Ao decidir desse modo, por muitas vezes, o TST sempre esteve a prover juízo de equidade por meio do qual reformou decisões de tribunais regionais que lhe pareceram refratárias a cláusulas justas e produzidas por consenso entre sindicatos de categorias profissionais e empregadores, por si ou por sua representação sindical. Contudo, e tendo como adequada a premissa de serem mesmo equânimes e válidas citadas cláusulas normativas, o problema reside no aspecto de considerá-las como expressão do direito fundamental, qual seja, o direito a convenções e acordos coletivos, excentricamente titularizado por empregadores.
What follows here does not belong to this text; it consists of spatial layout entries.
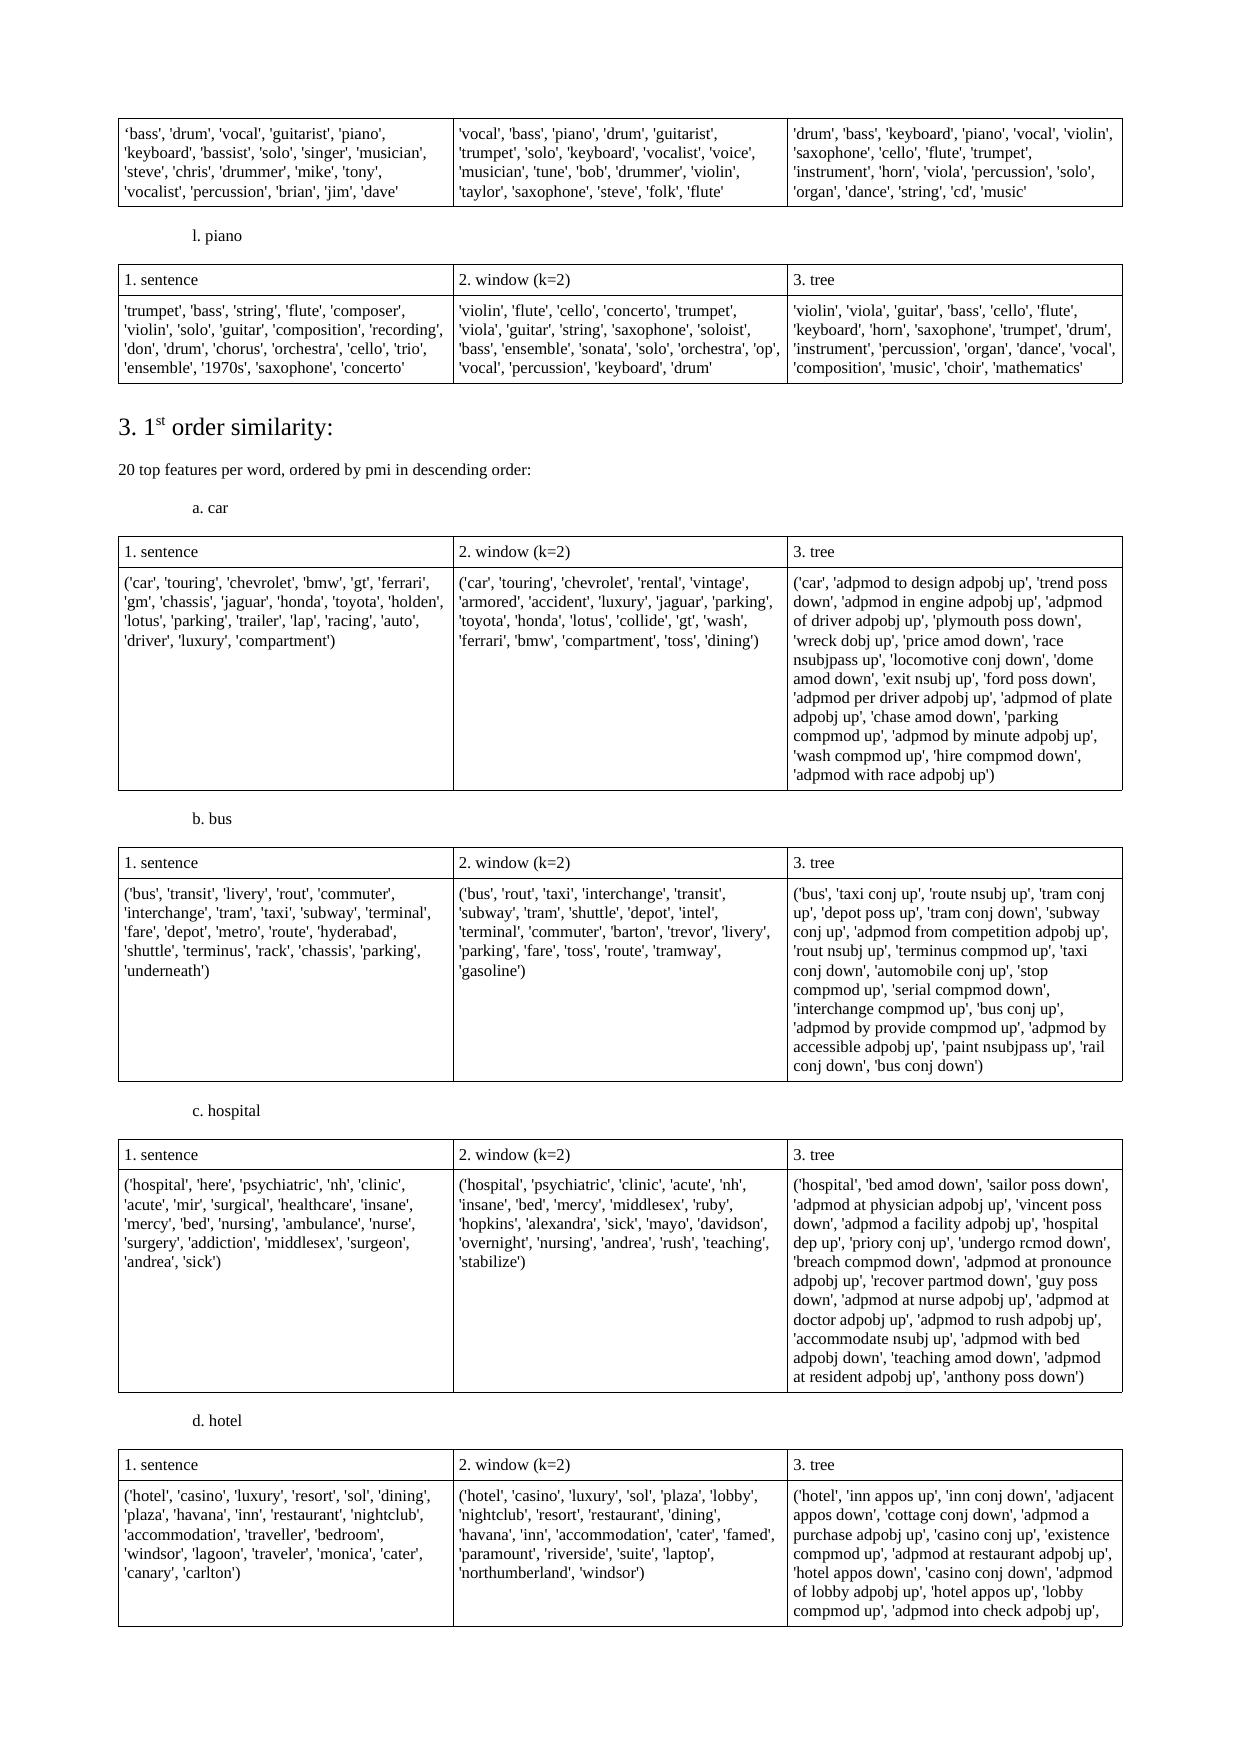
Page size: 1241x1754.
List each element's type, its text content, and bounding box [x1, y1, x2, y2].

table_header 2. window (k=2) [454, 537, 787, 567]
table_header 1. sentence [119, 537, 453, 567]
table_cell ('hotel', 'inn appos up', 'inn conj down', 'adjacent appos down', 'cottage conj down', 'adpmod a purchase adpobj up', 'casino conj up', 'existence compmod up', 'adpmod at restaurant adpobj up', 'hotel appos down', 'casino conj down', 'adpmod of lobby adpobj up', 'hotel appos up', 'lobby compmod up', 'adpmod into check adpobj up', [788, 1481, 1122, 1626]
text a. car [118, 498, 1122, 517]
table_header 1. sentence [119, 848, 453, 878]
table_header 3. tree [788, 1140, 1122, 1169]
table_header 1. sentence [119, 265, 453, 295]
table_cell ('car', 'touring', 'chevrolet', 'bmw', 'gt', 'ferrari', 'gm', 'chassis', 'jaguar', 'honda', 'toyota', 'holden', 'lotus', 'parking', 'trailer', 'lap', 'racing', 'auto', 'driver', 'luxury', 'compartment') [119, 568, 453, 789]
table_cell ('hotel', 'casino', 'luxury', 'resort', 'sol', 'dining', 'plaza', 'havana', 'inn', 'restaurant', 'nightclub', 'accommodation', 'traveller', 'bedroom', 'windsor', 'lagoon', 'traveler', 'monica', 'cater', 'canary', 'carlton') [119, 1481, 453, 1626]
table_header 2. window (k=2) [454, 848, 787, 878]
table_cell 'trumpet', 'bass', 'string', 'flute', 'composer', 'violin', 'solo', 'guitar', 'composition', 'recording', 'don', 'drum', 'chorus', 'orchestra', 'cello', 'trio', 'ensemble', '1970s', 'saxophone', 'concerto' [119, 296, 453, 383]
text l. piano [118, 226, 1122, 245]
text d. hotel [118, 1411, 1122, 1430]
text c. hospital [118, 1100, 1122, 1119]
text 3. 1st order similarity: [118, 412, 1122, 441]
table_cell ('bus', 'rout', 'taxi', 'interchange', 'transit', 'subway', 'tram', 'shuttle', 'depot', 'intel', 'terminal', 'commuter', 'barton', 'trevor', 'livery', 'parking', 'fare', 'toss', 'route', 'tramway', 'gasoline') [454, 879, 787, 1081]
table_cell 'violin', 'flute', 'cello', 'concerto', 'trumpet', 'viola', 'guitar', 'string', 'saxophone', 'soloist', 'bass', 'ensemble', 'sonata', 'solo', 'orchestra', 'op', 'vocal', 'percussion', 'keyboard', 'drum' [454, 296, 787, 383]
table_cell ('bus', 'transit', 'livery', 'rout', 'commuter', 'interchange', 'tram', 'taxi', 'subway', 'terminal', 'fare', 'depot', 'metro', 'route', 'hyderabad', 'shuttle', 'terminus', 'rack', 'chassis', 'parking', 'underneath') [119, 879, 453, 1081]
table_header 3. tree [788, 848, 1122, 878]
table_cell ('hotel', 'casino', 'luxury', 'sol', 'plaza', 'lobby', 'nightclub', 'resort', 'restaurant', 'dining', 'havana', 'inn', 'accommodation', 'cater', 'famed', 'paramount', 'riverside', 'suite', 'laptop', 'northumberland', 'windsor') [454, 1481, 787, 1626]
table_header 1. sentence [119, 1140, 453, 1169]
table_cell ('hospital', 'bed amod down', 'sailor poss down', 'adpmod at physician adpobj up', 'vincent poss down', 'adpmod a facility adpobj up', 'hospital dep up', 'priory conj up', 'undergo rcmod down', 'breach compmod down', 'adpmod at pronounce adpobj up', 'recover partmod down', 'guy poss down', 'adpmod at nurse adpobj up', 'adpmod at doctor adpobj up', 'adpmod to rush adpobj up', 'accommodate nsubj up', 'adpmod with bed adpobj down', 'teaching amod down', 'adpmod at resident adpobj up', 'anthony poss down') [788, 1170, 1122, 1392]
table_header 3. tree [788, 537, 1122, 567]
table_header 2. window (k=2) [454, 265, 787, 295]
table_cell ('hospital', 'here', 'psychiatric', 'nh', 'clinic', 'acute', 'mir', 'surgical', 'healthcare', 'insane', 'mercy', 'bed', 'nursing', 'ambulance', 'nurse', 'surgery', 'addiction', 'middlesex', 'surgeon', 'andrea', 'sick') [119, 1170, 453, 1392]
table_cell ('bus', 'taxi conj up', 'route nsubj up', 'tram conj up', 'depot poss up', 'tram conj down', 'subway conj up', 'adpmod from competition adpobj up', 'rout nsubj up', 'terminus compmod up', 'taxi conj down', 'automobile conj up', 'stop compmod up', 'serial compmod down', 'interchange compmod up', 'bus conj up', 'adpmod by provide compmod up', 'adpmod by accessible adpobj up', 'paint nsubjpass up', 'rail conj down', 'bus conj down') [788, 879, 1122, 1081]
table_cell ('car', 'touring', 'chevrolet', 'rental', 'vintage', 'armored', 'accident', 'luxury', 'jaguar', 'parking', 'toyota', 'honda', 'lotus', 'collide', 'gt', 'wash', 'ferrari', 'bmw', 'compartment', 'toss', 'dining') [454, 568, 787, 789]
table_header 3. tree [788, 1450, 1122, 1480]
table_header 2. window (k=2) [454, 1140, 787, 1169]
table_header 1. sentence [119, 1450, 453, 1480]
table_header 2. window (k=2) [454, 1450, 787, 1480]
table_cell ('car', 'adpmod to design adpobj up', 'trend poss down', 'adpmod in engine adpobj up', 'adpmod of driver adpobj up', 'plymouth poss down', 'wreck dobj up', 'price amod down', 'race nsubjpass up', 'locomotive conj down', 'dome amod down', 'exit nsubj up', 'ford poss down', 'adpmod per driver adpobj up', 'adpmod of plate adpobj up', 'chase amod down', 'parking compmod up', 'adpmod by minute adpobj up', 'wash compmod up', 'hire compmod down', 'adpmod with race adpobj up') [788, 568, 1122, 789]
table_cell ‘bass', 'drum', 'vocal', 'guitarist', 'piano', 'keyboard', 'bassist', 'solo', 'singer', 'musician', 'steve', 'chris', 'drummer', 'mike', 'tony', 'vocalist', 'percussion', 'brian', 'jim', 'dave' [119, 119, 453, 206]
table_cell 'vocal', 'bass', 'piano', 'drum', 'guitarist', 'trumpet', 'solo', 'keyboard', 'vocalist', 'voice', 'musician', 'tune', 'bob', 'drummer', 'violin', 'taylor', 'saxophone', 'steve', 'folk', 'flute' [454, 119, 787, 206]
table_header 3. tree [788, 265, 1122, 295]
table_cell 'drum', 'bass', 'keyboard', 'piano', 'vocal', 'violin', 'saxophone', 'cello', 'flute', 'trumpet', 'instrument', 'horn', 'viola', 'percussion', 'solo', 'organ', 'dance', 'string', 'cd', 'music' [788, 119, 1122, 206]
table_cell ('hospital', 'psychiatric', 'clinic', 'acute', 'nh', 'insane', 'bed', 'mercy', 'middlesex', 'ruby', 'hopkins', 'alexandra', 'sick', 'mayo', 'davidson', 'overnight', 'nursing', 'andrea', 'rush', 'teaching', 'stabilize') [454, 1170, 787, 1392]
text 20 top features per word, ordered by pmi in descending order: [118, 460, 1122, 479]
text b. bus [118, 809, 1122, 828]
table_cell 'violin', 'viola', 'guitar', 'bass', 'cello', 'flute', 'keyboard', 'horn', 'saxophone', 'trumpet', 'drum', 'instrument', 'percussion', 'organ', 'dance', 'vocal', 'composition', 'music', 'choir', 'mathematics' [788, 296, 1122, 383]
Em pontual inflexão, o Pleno do Tribunal Superior do Trabalho adotou, como condutor em julgamento sobre a validade de cláusula que reduzia a remuneração de horas extraordinárias in itinere sem qualquer contrapartida, o voto em que ponderamos:

"O art. 7º, XXVI da Constituição contempla, entre os direitos fundamentais dos trabalhadores urbanos ou rurais, além de outros que visem à melhoria de sua condição social, o "reconhecimento das convenções e acordos coletivos de trabalho". De logo se percebem duas características relevantes no conteúdo desse direito, com ênfase, aprioristicamente, para o aspecto de ele não veicular uma regra de conduta, mas sim a garantia de autoridade do instrumento normativo com aptidão para prescrever a conduta dos sujeitos da relação laboral. Houvesse Hart de defini-lo e decerto afirmaria não ser o citado dispositivo constitucional uma regra primária, porquanto o fosse uma regra (secundária) de reconhecimento."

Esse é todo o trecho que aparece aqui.